Branchen-Report 22.09.2018, 10:15 Uhr

Online-Baumärkte: Ein sperriges Geschäft

Der geringe Online-Anteil im Baumarktsegment liegt nicht nur an den Versäumnissen der stationären Anbieter, sondern auch an den Herausforderungen für Pure Player.
(Quelle: Hornbach )
Geht es um den Kauf von Do-it-yourself (DIY)-Produkten, sind etablierte Baumärkte für Kunden immer seltener die erste Anlaufstelle. Das ist der für die Branche alarmierende Befund des aktuellen "Customer-Journey-Benchmarking DIY", für welches das IFH Köln rund 4.000 Konsumenten befragt hat.
Der Online-Anteil im Baumarktsegment liegt zwar erst bei 5,7 Prozent, doch den etablierten Anbietern droht gleich von mehreren Seiten Konkurrenz: Online-Käufer bevorzugen inzwischen Amazon und Google.
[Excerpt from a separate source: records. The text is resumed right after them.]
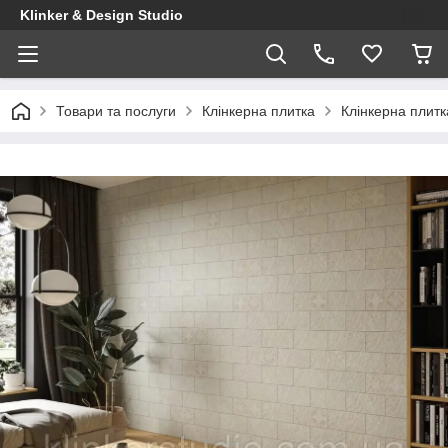
Klinker & Design Studio
Товари та послуги
Клінкерна плитка
Клінкерна плит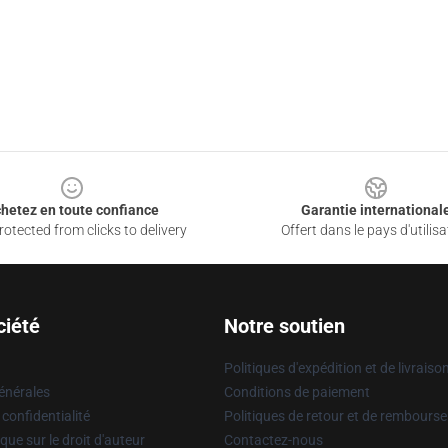
hetez en toute confiance
Garantie international
otected from clicks to delivery
Offert dans le pays d'utilisa
ciété
Notre soutien
Politiques d'expédition et de livraiso
énérales
Conditions de paiement
 confidentialité
Politiques de retour et de rembours
que sur le droit d'auteur
Contactez-nous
Gleichzeitig stoßen Lebensmittelhändler, Möbelhäuser und Gartencenter in das DIY-Segment vor - häufig in Form von Online-Aktionsangeboten. Die Multichannel-Konzepte von Obi, Hornbach und Co wirken demgegenüber wie Abwehrgefechte.

Stationäre Anbieter mit wenig Online-Ambitionen

Immerhin: "In der DIY-Branche gab es bisher keinen 'Zalando-Effekt'", erklärt Eva Stüber vom IFH Köln zu den Hintergründen der Studie. In dem Segment sei bisher kein Pure Player aufgetreten, der den Markt durcheinandergewirbelt habe. Dafür verantwortlich seien die spezifischen Merkmale der Branche. Ein großer Anteil der Baumarktprodukte sei in puncto Online-Fähigkeit suboptimal und generell stelle sich das Sortiment untypisch breit dar - ganze 22 Warengruppen zählt das IFH für den DIY-Bereich auf.
"Ein weiterer Grund für den noch recht geringen Online-Anteil ist der Vorteil, dass Kauf und Verarbeitung oder Installation eines Produkts beim Kauf im Geschäft noch am gleichen Tag erfolgen können. Wenn Kunden beispielsweise spontan bei schönem Wetter am Wochenende ein DIY-Projekt umsetzen möchten, geht das einfach über den stationären Kauf", erklärt Stüber.
Als Konsequenz habe der Online-Mindshift auf Konsumentenseite noch weniger stark eingesetzt als in anderen Branchen. "Dies wiegt natürlich die Baumärkte in vermeintlicher Sicherheit, da die Sortimente wenig Online-Eignung zu haben scheinen." Doch im Rahmen von immer kürzer werdenden Zeitspannen für die Lieferung sei es nur eine Frage der Zeit, bis der Online-Anteil auch in diesem Bereich deutlich anziehen werde.
"In der DIY-Branche gibt es bisher noch keinen 'Zalando-Effekt'": Eva Stüber, Mitglied der Geschäftsleitung IFH Köln
Wie ein Sinnbild für die Online-Nachzüglerrolle der DIY-Branche mutete es an, als vor Kurzem bekannt wurde, dass Toom den für den Sommer angekündigten Start seines Online Shops auf das Frühjahr 2019 verschiebt. "Natürlich ist das für die Kunden ärgerlich", räumt Thomas Schwachenwalde, Leiter Cross Channel bei der zu Rewe gehörenden Baumarktkette, ein. Aus Unternehmenssicht sei es aber wichtiger, die Digitalisierung des Angebots kontinuierlich auszubauen. Toom habe in den letzten Jahren seine Warenwirtschaft digitalisiert und sei damit inzwischen in der Lage, stationäre Verfügbarkeiten online abzubilden und den Kunden kanalübergreifende Services wie Click & Reserve zu bieten. "In Verbindung mit unserem engen Filialnetz tut deshalb die Online-Lücke nicht so weh", erklärt Schwachenwalde.
Einer Kette wie Toom gehe es nicht primär darum, möglichst hohe Online-Umsätze zu erzielen. "Wir wollen die Verschiebung von Offline nach Online mitmachen und so die Disruption ein Stück weit aufhalten", beschreibt Schwachenwalde die Online-Strategie seines Unternehmens. Gleichzeitig biete die Digitalisierung aber auch die Chance, das bestehende Geschäftsmodell durch neue Online-Angebote zum Beispiel im Service-Bereich zu ergänzen.